Abécédaire

 

 
Fièvre n°2
 
 

 

Noémie Bys

12/01/2019

 

 

Est-ce le mot qui a provoqué la fièvre, ou la fièvre qui sert le mot. Les pomettes roses font contraste avec une peau blâfarde, les yeux vitreux, la bouche sèche, le corps à demi-éveillé. Je crains fort le symptôme criant de la maladie ; il faut dire qu’elle se fait remarquer très facilement, la fièvre.

 Du latin febris dérivé de fervere qui veut dire bouillir, elle est le résultat d’une élévation de la température corporelle, comme une cuisson interne par exaltation, maladive ou émotionnelle, à plus de 37 degrés.

 Avec la fièvre le regard est ailleurs, il ne peut plus rien surprendre, seulement la lutte avec une douleur inconfortable de corps mou, lourd ou inexistant.
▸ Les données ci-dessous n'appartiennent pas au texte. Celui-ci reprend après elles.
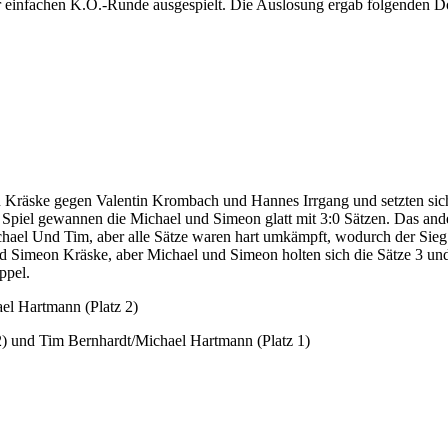
r einfachen K.O.-Runde ausgespielt. Die Auslosung ergab folgenden 
n Kräske gegen Valentin Krombach und Hannes Irrgang und setzten sich 
iel gewannen die Michael und Simeon glatt mit 3:0 Sätzen. Das and
ael Und Tim, aber alle Sätze waren hart umkämpft, wodurch der Sieg e
 Simeon Kräske, aber Michael und Simeon holten sich die Sätze 3 und 
ppel.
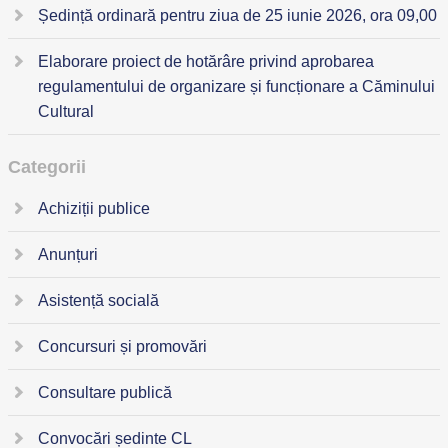
Ședință ordinară pentru ziua de 25 iunie 2026, ora 09,00
Elaborare proiect de hotărâre privind aprobarea
regulamentului de organizare și funcționare a Căminului
Cultural
Categorii
Achiziții publice
Anunțuri
Asistență socială
Concursuri și promovări
Consultare publică
Convocări ședinte CL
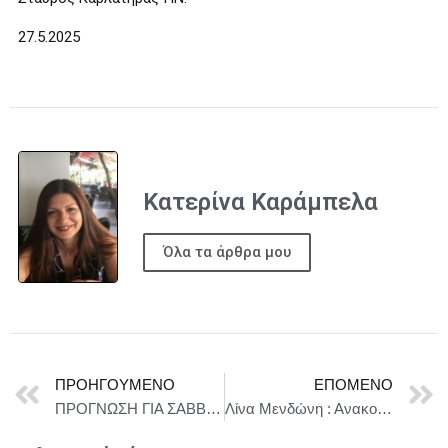
27.5.2025
Κατερίνα Καράμπελα
Όλα τα άρθρα μου
ΠΡΟΗΓΟΎΜΕΝΟ
ΕΠΌΜΕΝΟ
ΠΡΟΓΝΩΣΗ ΓΙΑ ΣΑΒΒΑΤΟ 28-06-2025
Λίνα Μενδώνη : Ανακοινώσεις για Νεώρια και Οικία Χρονάκη, επισκέψεις στις Δομές Χειροτεχνίας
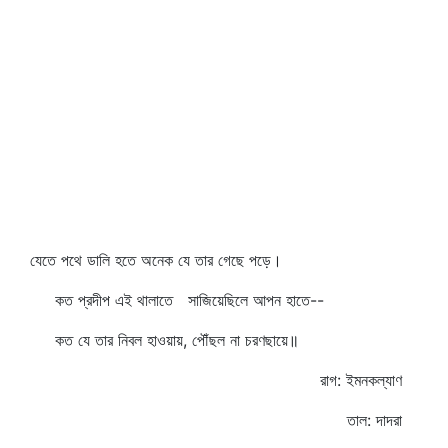
যেতে পথে ডালি হতে অনেক যে তার গেছে পড়ে।
কত প্রদীপ এই থালাতে সাজিয়েছিলে আপন হাতে--
কত যে তার নিবল হাওয়ায়, পৌঁছল না চরণছায়ে॥
রাগ: ইমনকল্যাণ
তাল: দাদরা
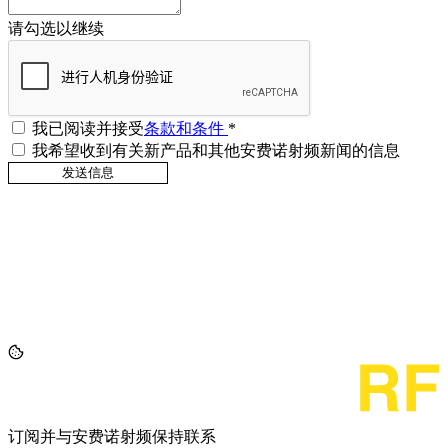
请勾选以继续
我已阅读并接受
条款和条件
*
我希望收到有关新产品和其他安费诺射频新闻的信息
订阅并与安费诺射频保持联系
Ce n’est pas qu’on ne regarde rien, c’est que l’on se regarde soi, débarassé.e par les circonstances de l’espace-temps comptable, il n’y a rien d’autre que le présent de la lutte. Un état second qui serait sans souvenir.

 Seulement le temps de l’hypothétique, un imaginaire assez dévasté, et terrifiant.

 C’est le rythme de la fièvre qui lui donne un nom, il multiplie les combinaisons distinguant tout de même deux classes : les intermittentes et les continues. Il y aurait alors la fièvre lente, la fièvre double-quotidienne, la fièvre demi-tierce (composée d’une continue et de deux intermittentes), la fièvre confuse — qui est sans période, la fièvre tierce légitime – rémission certaine au-delà de douze heures, etc. Le malade semble avoir aussi le droit à sa musique intime : un adagio, une cantate, ou du gros son.

 Je me souviens d’un dessin animé assez ludique qui, pour expliquer le fonctionnement du corps humain, personnifiait toutes ses composantes. Ainsi, la Fièvre était provoquée par les Défenses Immunitaires — de sacrés héros et héroïnes en costume plutôt galactique — qui pour faire fuir les Bactéries — les méchants de l’histoire — augmentaient la température du corps. La chaleur serait leur point faible disait-on, j’y ai plutôt cru, comme un arrangement supportable qui me donnait le bénéfice du courage. J’ai de la fièvre, je suis rouge, pas très sagace, mais mon corps est en plein combat. C’était une belle épopée biologique.

 La défense n’est pas seulement assurée contre des corps étrangers mauvais pour l’organisme, elle assaille aussi le trop d’émotion. À coup de passions, passionément, la tête s’échauffe ainsi que les oreilles, la poitrine, les mains — jamais les pieds. C’est encore une histoire de tension interne.

 Alors l’hallucination apparait dans son apparat d’acmé, dans une lumière de nuit, n’imposant aucune limite à ses convocations chimériques. Un caméléon se promène sur la table à manger, la terre tremble, il n’y a plus de mur.

 L’état morbide n’a pas d’écho, il disjoint afin que la fièvre puisse construire son propre cri et bouillir le trop, trop. À noter : surveiller le frisson, il peut annoncer le rythme.